Watch Dean’s comments (the comments about Fox News and media bias begin at 1:18):

FYI, I asked Howard Dean about Sarah Palin’s “death panels” comment about a year and a half ago. Here’s his response as I reported for CNN:

“About euthanasia, they’re just totally erroneous. She just made that up. Just like the ‘Bridge to Nowhere’ that she supposedly didn’t support. There’s nothing like euthanasia in the bill. I practiced medicine for a long time, and of course you have to have end of life discussions – the patients want that. There’s nothing… euthanasia’s not in this bill.”

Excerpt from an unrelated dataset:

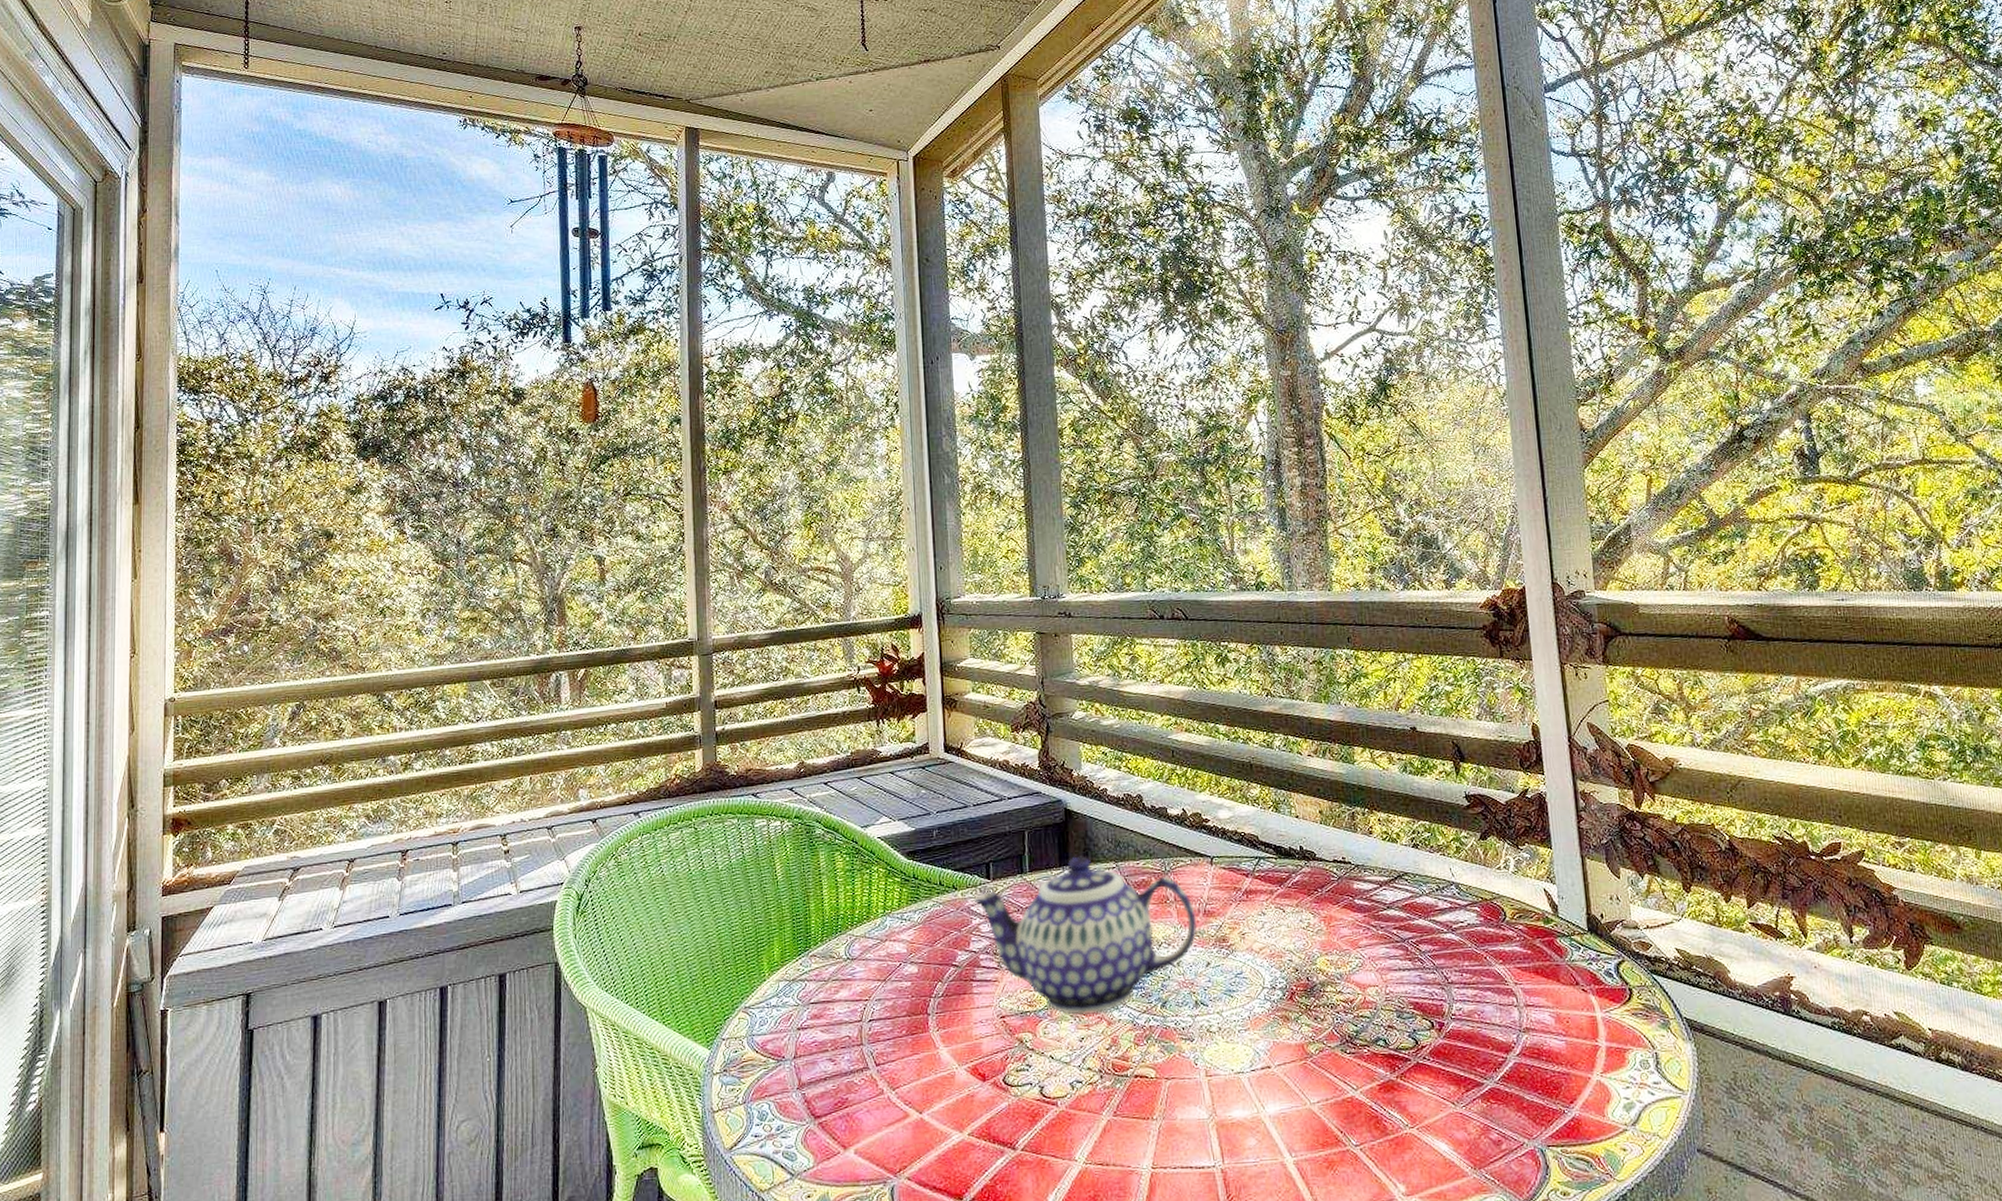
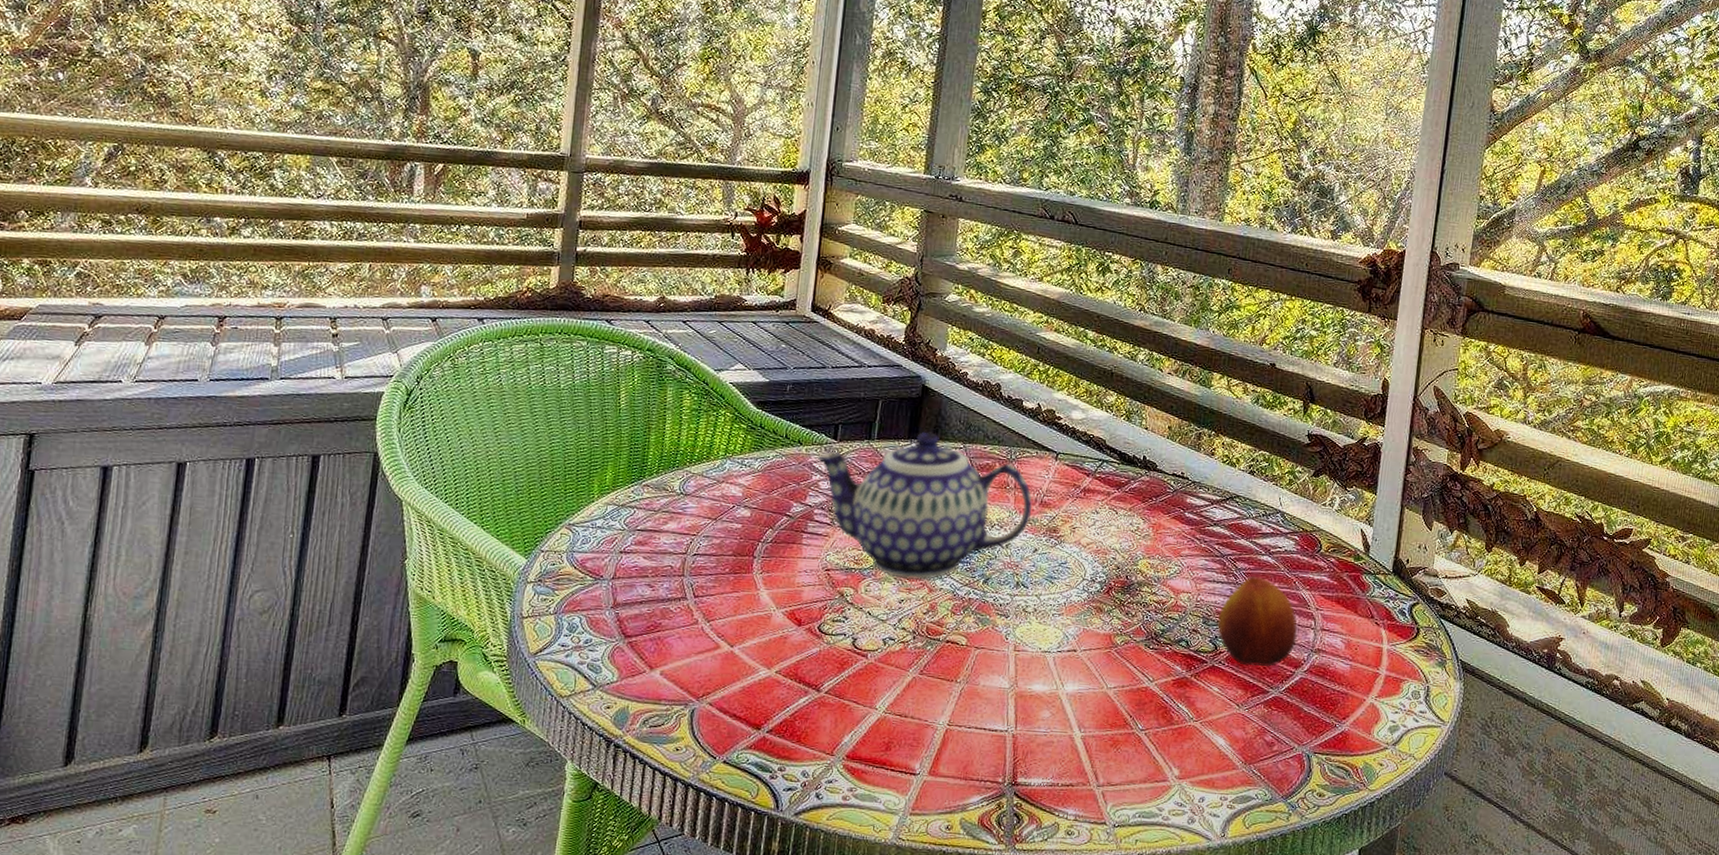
fruit: none [1411,957,1501,1058] -> present [1217,575,1298,667]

Palin is now a paid commentator for Fox News. I’ve reached out to Fox News and Dean for comment, will update this post if I hear anything.

H/T Mediaite.

Update: I’ve gotten no response from Fox News yet, but Greta Van Susteren wrote the following on her blog:

It is sort of weird….but it seems that Howard Dean can’t get Fox News Channel out of his mind. Every time I see him quoted (or maybe not every time), he is taking a swipe at Fox. First, he needs to understand Fox is not why he lost Iowa in 2004. Even the “Dean scream” is not why ( the scream occurred AFTER he lost… and came in 3rd.) Second, his constant swipes makes him look like he is afraid of Fox – he makes his cracks but has turned down all our (ON THE RECORD AT 10pm) requests that he be a guest. Third, while he is highly critical of Fox he has not explained his recent remark that a government shutdown would be good for the Democrats (seemingly wanting a shutdown for political reasons at the expense of what is good for the country.)

I am actually curious what ideas he has for the country. We need ideas….he might want to focus on ideas instead of old grudges.